The beauty of the Potomac Gorge was recognized from the city’s beginnings, and since the time of the McMillan Plan, it has been preserved in its natural state. Over thousands of years, natural forces at work in the Potomac Gorge have created a deep, narrow valley. Here, rainwater from a 11,500-square mile area upstream is funneled through a constricted passageway, where plants have adapted the ability to survive in the face of intense flood scouring.
The Potomac Gorge is located in the "fall zone," where the river passes from the hard, erosion-resistant bedrock of the Piedmont to the softer, sandy deposits of the Atlantic Costal Plain. Over this 15-mile corridor, the river drops from an elevation of 140 feet to 10 feet about sea level.
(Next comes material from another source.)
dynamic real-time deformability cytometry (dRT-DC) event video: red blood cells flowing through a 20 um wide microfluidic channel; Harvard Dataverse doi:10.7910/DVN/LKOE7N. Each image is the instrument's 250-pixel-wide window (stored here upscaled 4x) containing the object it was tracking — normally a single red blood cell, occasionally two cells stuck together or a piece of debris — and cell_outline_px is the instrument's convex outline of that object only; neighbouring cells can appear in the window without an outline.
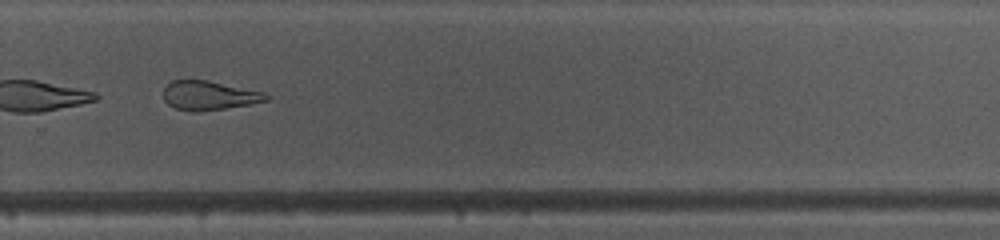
{"species": "common noctule bat (a hibernating species)", "species_latin": "Nyctalus noctula", "temperature_condition": "warm", "stored_images_in_passage": 47, "camera_frame_rate_fps": 3000, "um_per_image_px": 0.085, "animal": {"sex": "female", "body_mass_g": 10.0, "forearm_length_mm": 53.1}, "frame": {"image": 1, "passage_image": 34, "time_ms": 11.0, "image_size_px": [1000, 240], "cell_outline_px": [[268, 100], [248, 104], [224, 108], [196, 112], [192, 112], [176, 108], [168, 104], [164, 100], [164, 88], [172, 80], [208, 80], [264, 92], [268, 96]], "centroid_in_image_um": [17.74, 8.11], "position_along_channel_um": 312.1, "area_um2": 17.22}, "authors_computed_cell_mechanics": {"area_um2": 24.7962, "velocity_mm_per_s": 4.1241, "shape_relaxation_time_tau1_ms": 2.0598, "shape_relaxation_time_tau2_ms": 2.4155, "deformation_change_tau1": 0.2853, "deformation_change_tau2": 0.121}}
Public parkland in the Gorge includes the National Park Service's Chesapeake & Ohio Historical Park and the George Washington Memorial Parkway, which administers Turkey Run Park, Great Falls Park, and Glen Echo Park.
The site of the federal city, at the opening out of the valley where the Potomac breaks over the fall line from Piedmont uplands onto the coastal plain, was chosen for political, practical, and aesthetic reasons. Located on the symbolic dividing line between North and South, and near George Washington’s Mount Vernon estate, the selection placed the city at the head of river navigation, with access to fertile hinterlands and the potential for waterpower from the falls just upriver.